BEGIN SOURCE DATA

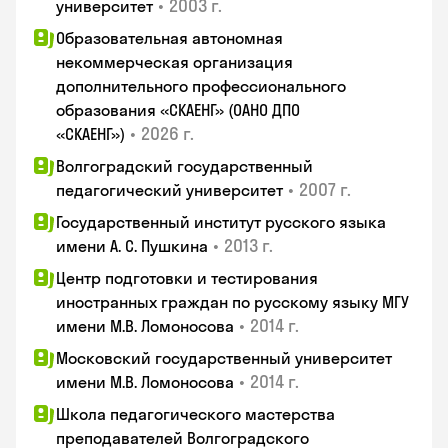
•
2003 г.
университет
Образовательная автономная
некоммерческая организация
дополнительного профессионального
образования «СКАЕНГ» (ОАНО ДПО
•
2026 г.
«СКАЕНГ»)
Волгоградский государственный
•
2007 г.
педагогический университет
Государственный институт русского языка
•
2013 г.
имени А. С. Пушкина
Центр подготовки и тестирования
иностранных граждан по русскому языку МГУ
•
2014 г.
имени М.В. Ломоносова
Московский государственный университет
•
2014 г.
имени М.В. Ломоносова
Школа педагогического мастерства
преподавателей Волгоградского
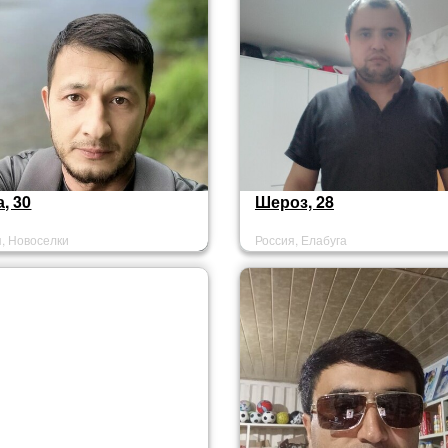
, 30
Шероз, 28
я, Новоселки
Россия, Елабуга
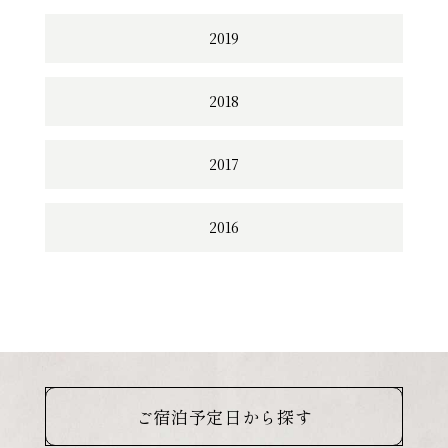
2019
2018
2017
2016
ご宿泊予定日から探す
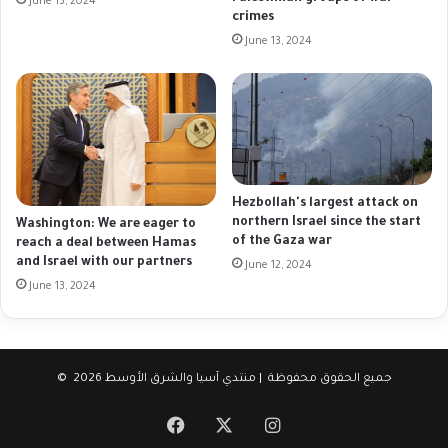
June 13, 2024
crimes
June 13, 2024
Hezbollah's largest attack on
northern Israel since the start
Washington: We are eager to
of the Gaza war
reach a deal between Hamas
and Israel with our partners
June 12, 2024
June 13, 2024
© جميع الحقوق محفوظة | منتدي آسيا والشرق الأوسط 2026
Facebook
X
Instagram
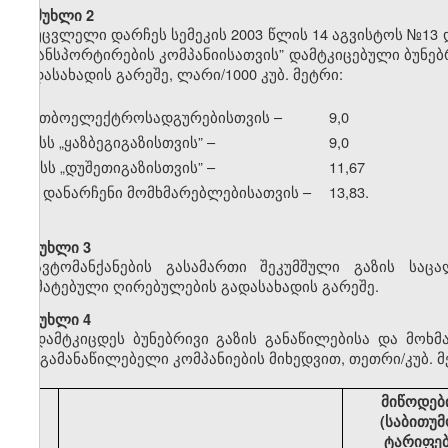
მუხლი 2
უცვლელი დარჩეს სემეკის 2003 წლის 14 აგვისტოს №13 
ტრანსპორტირების კომპანიისათვის” დამტკიცებული ბუნე
გადასახადის გარეშე, ლარი/1000 კუბ. მეტრი:
ა) თბოელექტროსადგურებისთვის –
9,0
ბ) სს
„
ყაზბეგიგაზისთვის” –
9,0
გ) სს
„
დუშეთიგაზისთვის” –
11,67
დ) დანარჩენი მომხმარებლებისათვის –
13,83.
მუხლი 3
ავტომანქანების გასამართი შეკუმშული გაზის საც
დამატებული ღირებულების გადასახადის გარეშე.
მუხლი 4
დამტკიცდეს ბუნებრივი გაზის განაწილებისა და მოხ
გაზგამანაწილებელი კომპანიების მიხედვით, თეთრი/კუბ. მ
მიწოდებ
(საბითუმ
ტარიფე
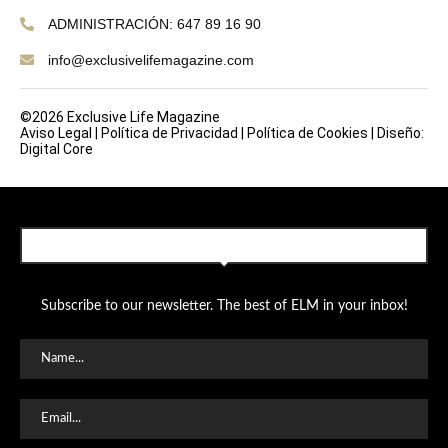
ADMINISTRACIÓN: 647 89 16 90
info@exclusivelifemagazine.com
©2026 Exclusive Life Magazine
Aviso Legal
|
Política de Privacidad
|
Política de Cookies
|
Diseño:
Digital Core
SUBSCRIBE TO OUR NEWSLETTER
Subscribe to our newsletter. The best of ELM in your inbox!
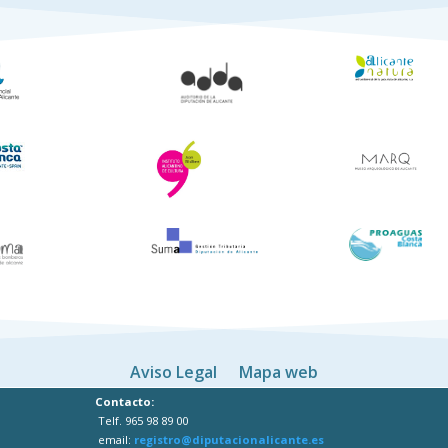
Aviso Legal
Mapa web
Contacto:
Telf. 965 98 89 00
email:
registro@diputacionalicante.es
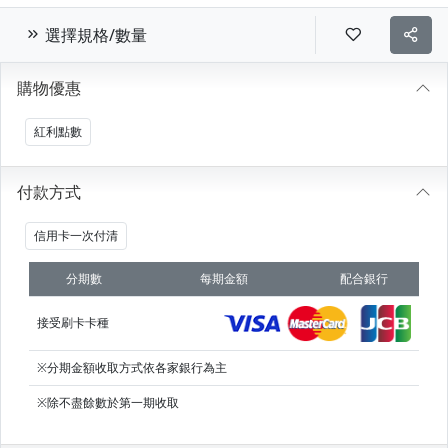
選擇規格/數量
購物優惠
紅利點數
付款方式
信用卡一次付清
分期數
每期金額
配合銀行
接受刷卡卡種
※分期金額收取方式依各家銀行為主
※除不盡餘數於第一期收取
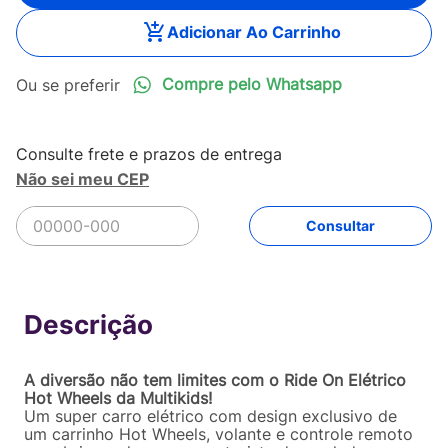
Adicionar Ao Carrinho
Compre pelo Whatsapp
Não sei meu CEP
R$
2
.
399
,
92
Comprar
Em até
12
x
R$
199
,
99
sem juros
A diversão não tem limites com o Ride On Elétrico
Hot Wheels da Multikids!
Um super carro elétrico com design exclusivo de
um carrinho Hot Wheels, volante e controle remoto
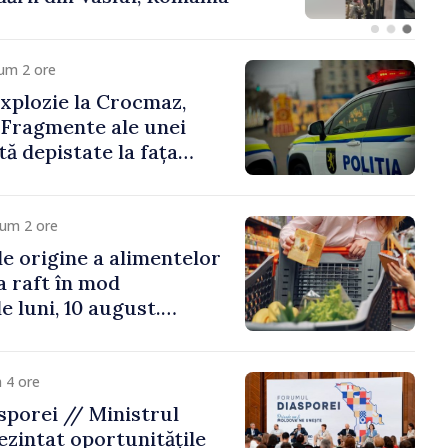
um 2 ore
xplozie la Crocmaz,
 Fragmente ale unei
ă depistate la fața
cum 2 ore
e origine a alimentelor
la raft în mod
e luni, 10 august.
 riscă amenzi de zeci
de lei
 4 ore
porei // Ministrul
ezintat oportunitățile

END SOURCE DATA

AIM OF THE EXERCISE
Copy every line of text in the listing above without any change, omitting the pictures from your answer.

ANSWER BOX
•
2003 г.
университет
Образовательная автономная
некоммерческая организация
дополнительного профессионального
образования «СКАЕНГ» (ОАНО ДПО
•
2026 г.
«СКАЕНГ»)
Волгоградский государственный
•
2007 г.
педагогический университет
Государственный институт русского языка
•
2013 г.
имени А. С. Пушкина
Центр подготовки и тестирования
иностранных граждан по русскому языку МГУ
•
2014 г.
имени М.В. Ломоносова
Московский государственный университет
•
2014 г.
имени М.В. Ломоносова
Школа педагогического мастерства
преподавателей Волгоградского
, 30
Шероз, 28
я, Новоселки
Россия, Елабуга
2019
2018
2017
2016
ご宿泊予定日から探す
June 13, 2024
crimes
June 13, 2024
Hezbollah's largest attack on
northern Israel since the start
Washington: We are eager to
of the Gaza war
reach a deal between Hamas
and Israel with our partners
June 12, 2024
June 13, 2024
© جميع الحقوق محفوظة | منتدي آسيا والشرق الأوسط 2026
Facebook
X
Instagram
მუხლი 2
უცვლელი დარჩეს სემეკის 2003 წლის 14 აგვისტოს №13 
ტრანსპორტირების კომპანიისათვის” დამტკიცებული ბუნე
გადასახადის გარეშე, ლარი/1000 კუბ. მეტრი:
ა) თბოელექტროსადგურებისთვის –
9,0
ბ) სს
„
ყაზბეგიგაზისთვის” –
9,0
გ) სს
„
დუშეთიგაზისთვის” –
11,67
დ) დანარჩენი მომხმარებლებისათვის –
13,83.
მუხლი 3
ავტომანქანების გასამართი შეკუმშული გაზის საც
დამატებული ღირებულების გადასახადის გარეშე.
მუხლი 4
დამტკიცდეს ბუნებრივი გაზის განაწილებისა და მოხ
გაზგამანაწილებელი კომპანიების მიხედვით, თეთრი/კუბ. მ
მიწოდებ
(საბითუმ
ტარიფე
ADMINISTRACIÓN: 647 89 16 90
info@exclusivelifemagazine.com
©2026 Exclusive Life Magazine
Aviso Legal
|
Política de Privacidad
|
Política de Cookies
|
Diseño:
Digital Core
SUBSCRIBE TO OUR NEWSLETTER
Subscribe to our newsletter. The best of ELM in your inbox!
Aviso Legal
Mapa web
Contacto:
Telf. 965 98 89 00
email:
registro@diputacionalicante.es
選擇規格/數量
購物優惠
紅利點數
付款方式
信用卡一次付清
分期數
每期金額
配合銀行
接受刷卡卡種
※分期金額收取方式依各家銀行為主
※除不盡餘數於第一期收取
Adicionar Ao Carrinho
Compre pelo Whatsapp
Não sei meu CEP
R$
2
.
399
,
92
Comprar
Em até
12
x
R$
199
,
99
sem juros
A diversão não tem limites com o Ride On Elétrico
Hot Wheels da Multikids!
Um super carro elétrico com design exclusivo de
um carrinho Hot Wheels, volante e controle remoto
um 2 ore
xplozie la Crocmaz,
 Fragmente ale unei
ă depistate la fața
cum 2 ore
e origine a alimentelor
la raft în mod
e luni, 10 august.
 riscă amenzi de zeci
de lei
 4 ore
porei // Ministrul
ezintat oportunitățile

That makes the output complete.